Once the line with "Cabe à unidade" is found in the data, output it and each following line exactly, up to and including the line with "de erros |17/12/2018", and nothing before or after.

── Data supplied

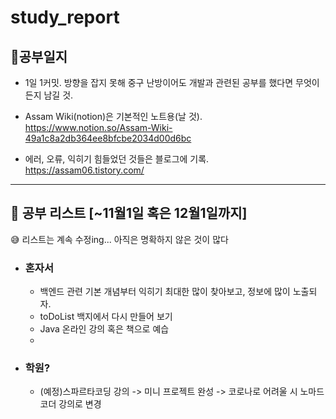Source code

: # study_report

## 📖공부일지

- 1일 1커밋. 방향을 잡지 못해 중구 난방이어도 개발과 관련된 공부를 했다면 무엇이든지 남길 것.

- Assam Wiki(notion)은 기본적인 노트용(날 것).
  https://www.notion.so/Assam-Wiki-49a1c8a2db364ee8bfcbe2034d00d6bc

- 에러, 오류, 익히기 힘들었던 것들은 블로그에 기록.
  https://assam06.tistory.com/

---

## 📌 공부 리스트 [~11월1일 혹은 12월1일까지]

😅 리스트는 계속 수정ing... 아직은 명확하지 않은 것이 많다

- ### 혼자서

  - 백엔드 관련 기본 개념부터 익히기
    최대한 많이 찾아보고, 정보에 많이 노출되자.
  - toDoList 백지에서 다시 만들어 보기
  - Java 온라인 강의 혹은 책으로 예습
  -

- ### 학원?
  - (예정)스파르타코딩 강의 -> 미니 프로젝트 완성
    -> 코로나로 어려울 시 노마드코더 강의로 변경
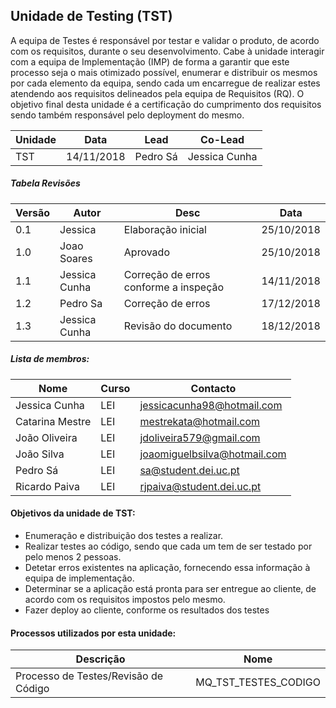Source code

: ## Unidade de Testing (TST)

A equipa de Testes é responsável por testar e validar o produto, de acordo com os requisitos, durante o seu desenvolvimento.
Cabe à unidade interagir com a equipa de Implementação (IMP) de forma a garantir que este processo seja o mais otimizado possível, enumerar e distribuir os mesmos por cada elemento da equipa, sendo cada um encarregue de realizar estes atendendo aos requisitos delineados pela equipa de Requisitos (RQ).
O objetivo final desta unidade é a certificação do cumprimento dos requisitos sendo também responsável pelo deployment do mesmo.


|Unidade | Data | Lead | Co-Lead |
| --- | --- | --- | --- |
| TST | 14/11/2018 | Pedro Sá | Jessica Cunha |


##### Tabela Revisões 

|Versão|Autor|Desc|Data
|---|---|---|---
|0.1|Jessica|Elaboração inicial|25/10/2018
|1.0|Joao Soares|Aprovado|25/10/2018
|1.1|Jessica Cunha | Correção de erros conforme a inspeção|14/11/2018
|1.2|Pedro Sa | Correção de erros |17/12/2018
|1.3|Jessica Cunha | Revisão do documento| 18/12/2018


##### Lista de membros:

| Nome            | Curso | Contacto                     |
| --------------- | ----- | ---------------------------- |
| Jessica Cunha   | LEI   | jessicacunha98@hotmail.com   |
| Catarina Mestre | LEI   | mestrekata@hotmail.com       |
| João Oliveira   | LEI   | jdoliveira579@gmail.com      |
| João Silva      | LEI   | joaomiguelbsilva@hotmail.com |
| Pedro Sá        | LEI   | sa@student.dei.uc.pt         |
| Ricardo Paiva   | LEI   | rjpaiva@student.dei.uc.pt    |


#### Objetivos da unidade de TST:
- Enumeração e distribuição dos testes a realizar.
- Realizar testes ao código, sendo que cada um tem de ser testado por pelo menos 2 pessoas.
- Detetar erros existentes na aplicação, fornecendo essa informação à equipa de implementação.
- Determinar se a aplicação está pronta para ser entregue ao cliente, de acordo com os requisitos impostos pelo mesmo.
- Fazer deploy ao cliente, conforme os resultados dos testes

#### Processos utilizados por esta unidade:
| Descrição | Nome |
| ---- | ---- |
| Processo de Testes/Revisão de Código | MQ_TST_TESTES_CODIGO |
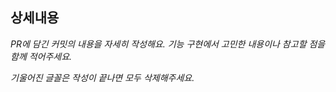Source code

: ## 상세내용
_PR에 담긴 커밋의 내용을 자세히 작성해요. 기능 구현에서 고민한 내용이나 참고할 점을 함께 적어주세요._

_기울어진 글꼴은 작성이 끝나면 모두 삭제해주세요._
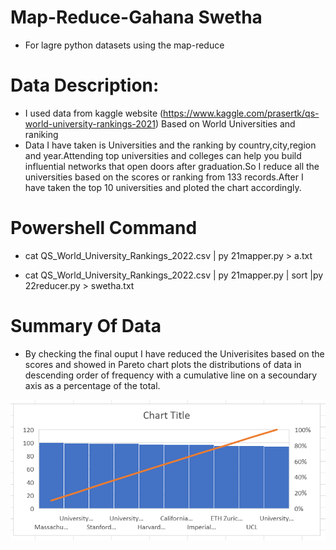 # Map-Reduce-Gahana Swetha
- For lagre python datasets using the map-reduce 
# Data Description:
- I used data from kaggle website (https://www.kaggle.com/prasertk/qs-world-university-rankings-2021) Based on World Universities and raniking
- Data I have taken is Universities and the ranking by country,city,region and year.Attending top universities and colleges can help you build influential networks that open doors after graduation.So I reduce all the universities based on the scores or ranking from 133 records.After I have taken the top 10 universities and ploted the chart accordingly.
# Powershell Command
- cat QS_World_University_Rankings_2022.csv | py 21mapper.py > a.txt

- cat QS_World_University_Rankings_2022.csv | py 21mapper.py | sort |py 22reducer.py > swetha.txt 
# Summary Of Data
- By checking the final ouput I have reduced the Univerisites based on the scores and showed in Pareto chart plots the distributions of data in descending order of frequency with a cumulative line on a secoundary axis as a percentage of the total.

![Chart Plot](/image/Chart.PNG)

────

## Task response
Cabe à unidade interagir com a equipa de Implementação (IMP) de forma a garantir que este processo seja o mais otimizado possível, enumerar e distribuir os mesmos por cada elemento da equipa, sendo cada um encarregue de realizar estes atendendo aos requisitos delineados pela equipa de Requisitos (RQ).
O objetivo final desta unidade é a certificação do cumprimento dos requisitos sendo também responsável pelo deployment do mesmo.


|Unidade | Data | Lead | Co-Lead |
| --- | --- | --- | --- |
| TST | 14/11/2018 | Pedro Sá | Jessica Cunha |


##### Tabela Revisões 

|Versão|Autor|Desc|Data
|---|---|---|---
|0.1|Jessica|Elaboração inicial|25/10/2018
|1.0|Joao Soares|Aprovado|25/10/2018
|1.1|Jessica Cunha | Correção de erros conforme a inspeção|14/11/2018
|1.2|Pedro Sa | Correção de erros |17/12/2018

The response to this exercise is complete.